The Australian randomised Sleep Apnoea and Atrial Fibrillation: The Effect of Treatment of Sleep Apnoea on Atrial Fibrillation Burden (SLEEP-AF) study, published in JACC Clinical Electrophysiology, found mechanistic evidence of improved atrial function among OSA patients who used CPAP therapy for six months.

These included faster conduction velocity, significantly higher atrial voltage and lower proportion of complex points compared to the non-treatment group.

Lead author Dr Chrishan Nalliah of the Department of Cardiology, Royal Melbourne Hospital, said the study provided RCT evidence of an improvement in atrial remodelling with OSA treatment.

“There was a modest but significant change in electrophysiologic parameters with CPAP therapy that implies an anti-arrhythmic benefit for putting patients on that therapy that may reduce the atrial fibrillation burden or recurrence rate,” he told the limbic.

“It’s a nice piece of mechanistic data that prompts further clinical evaluation to determine whether or not this translates to a clinical benefit.”

The study was based on the hypothesis that OSA is a major ‘upstream’ risk factor for AF, with epidemiologic studies showing that OSA is independently associated with incidence, prevalence, and severity of the condition. Several observational studies have shown that OSA management is associated with improved rates of freedom from arrhythmia, and conversely that untreated OSA negates the efficacy of AF rhythm control strategies.

However, until now there have been no randomised trials evaluating the impact of OSA management on the atrial substrate.

Dr Nalliah’s study recruited 24 patients from two major hospitals in Melbourne who were being managed for atrial fibrillation and moderate to severe OSA. All underwent atrial mapping of the right atrium at the start of the trial, and again at six months.

Twelve were assigned to the CPAP group, of whom 10 were deemed to have good compliance to the therapy. In the usual care group, none used CPAP. At six months atrial mapping revealed improvements in conduction and voltage in the CPAP group that were not found in the control group.

These included conduction velocity increase in the CPAP group from 0.67m/s to 0.86m/s, compared to 0.68m/s to 0.69 in the control; bipolar voltage of 2.17mV to 2.30mV, compared to 2.16mV to 1.96mV; and reduced complex points 9.17% to 8.87%, compared to 7.49% to 11.93%.

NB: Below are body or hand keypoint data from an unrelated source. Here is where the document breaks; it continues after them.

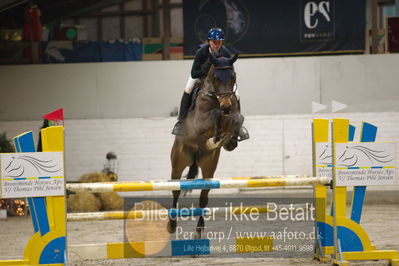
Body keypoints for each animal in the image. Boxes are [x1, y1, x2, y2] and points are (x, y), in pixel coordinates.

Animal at [166, 53, 244, 238]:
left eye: (233, 76)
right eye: (216, 77)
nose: (226, 106)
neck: (216, 98)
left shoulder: (232, 111)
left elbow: (235, 119)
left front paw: (230, 138)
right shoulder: (200, 122)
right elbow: (214, 114)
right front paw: (218, 132)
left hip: (209, 165)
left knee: (203, 196)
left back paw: (199, 230)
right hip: (178, 162)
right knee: (176, 190)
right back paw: (172, 225)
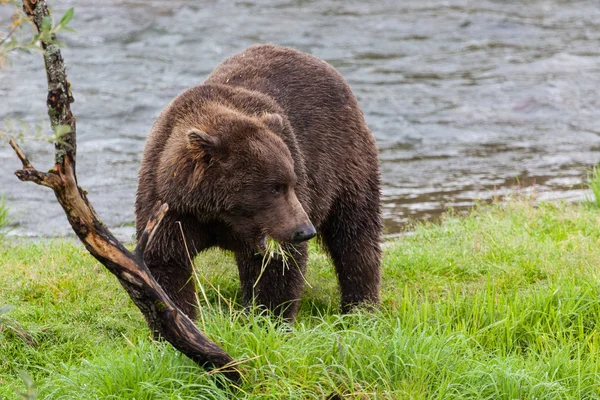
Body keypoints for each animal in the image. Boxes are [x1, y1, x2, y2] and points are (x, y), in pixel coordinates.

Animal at [135, 43, 380, 320]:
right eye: (274, 188)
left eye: (291, 183)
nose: (305, 230)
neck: (215, 213)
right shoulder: (170, 206)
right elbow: (166, 262)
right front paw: (177, 316)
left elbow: (277, 267)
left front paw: (270, 318)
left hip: (346, 162)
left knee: (355, 235)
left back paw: (361, 308)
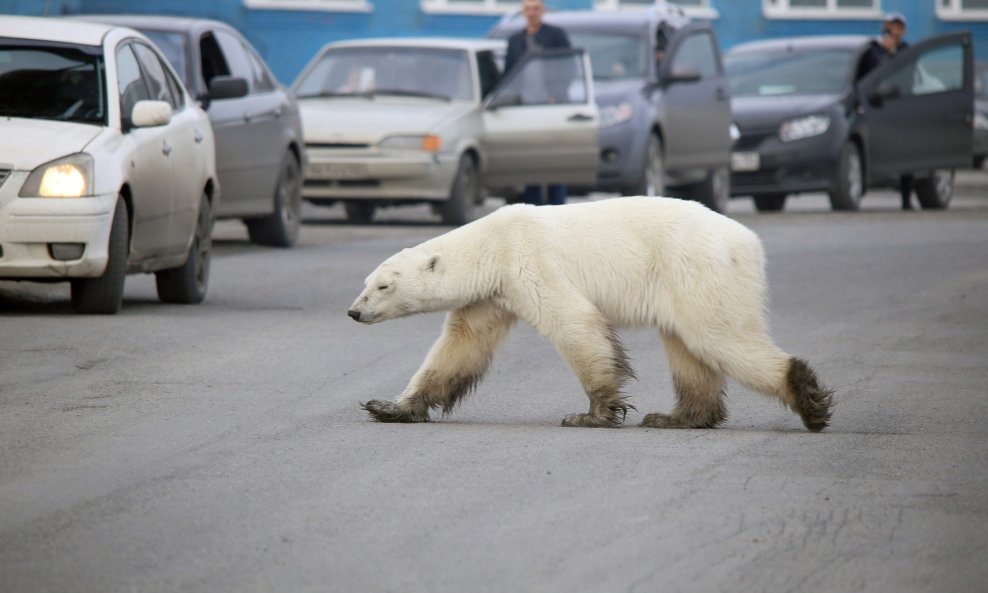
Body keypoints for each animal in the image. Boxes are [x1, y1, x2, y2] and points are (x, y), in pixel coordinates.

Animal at [348, 197, 832, 432]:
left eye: (384, 286)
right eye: (366, 281)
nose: (353, 311)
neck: (493, 244)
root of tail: (747, 241)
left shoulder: (530, 262)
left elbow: (575, 324)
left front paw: (592, 415)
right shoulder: (490, 296)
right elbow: (460, 347)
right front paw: (388, 406)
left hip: (696, 268)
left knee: (718, 336)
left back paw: (808, 398)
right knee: (687, 348)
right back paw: (676, 417)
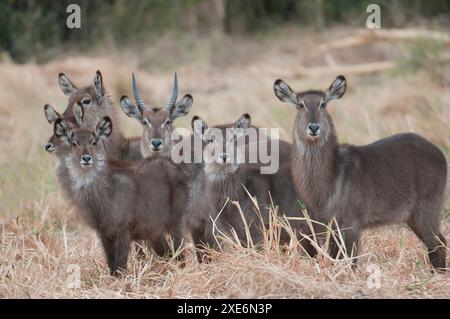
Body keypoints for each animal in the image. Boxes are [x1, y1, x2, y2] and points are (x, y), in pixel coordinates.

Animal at [51, 117, 187, 276]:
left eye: (94, 142)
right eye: (74, 143)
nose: (86, 158)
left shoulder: (124, 228)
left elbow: (121, 262)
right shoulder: (103, 232)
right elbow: (111, 262)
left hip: (175, 220)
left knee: (179, 249)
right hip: (154, 230)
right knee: (167, 252)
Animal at [274, 75, 446, 272]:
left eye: (323, 104)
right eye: (300, 105)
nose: (314, 127)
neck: (333, 176)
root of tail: (440, 153)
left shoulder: (351, 224)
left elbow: (350, 259)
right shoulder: (330, 224)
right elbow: (335, 257)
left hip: (427, 207)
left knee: (437, 242)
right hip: (413, 215)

It found the differences were due to improvements in the CPAP group, progression in the non-CPAP group, or a combination of both.

“The present study shows that CPAP therapy has potent mechanistic impacts that are observable even in a relatively small group. Larger randomised trials are required to determine their clinical relevance,” the paper’s authors said.

If replicated, the findings suggested that OSA may be considered along with alcohol, smoking and obesity, as a potentially modifiable risk factor for AF management, the authors concluded.

However, Dr Nalliah also drew attention to the study’s limitations, noting the small size from a single centre, and the high motivation of the CPAP group as evidenced by their strong adherence to the treatment. Further studies were required to determine clinical impacts, he said.

“Whether the treatment of a single risk factor, sleep apnoea, is able to drive a clinically meaningful results, need to be the subject of a robust, randomised trial. That is something that we are looking into,” he told the limbic.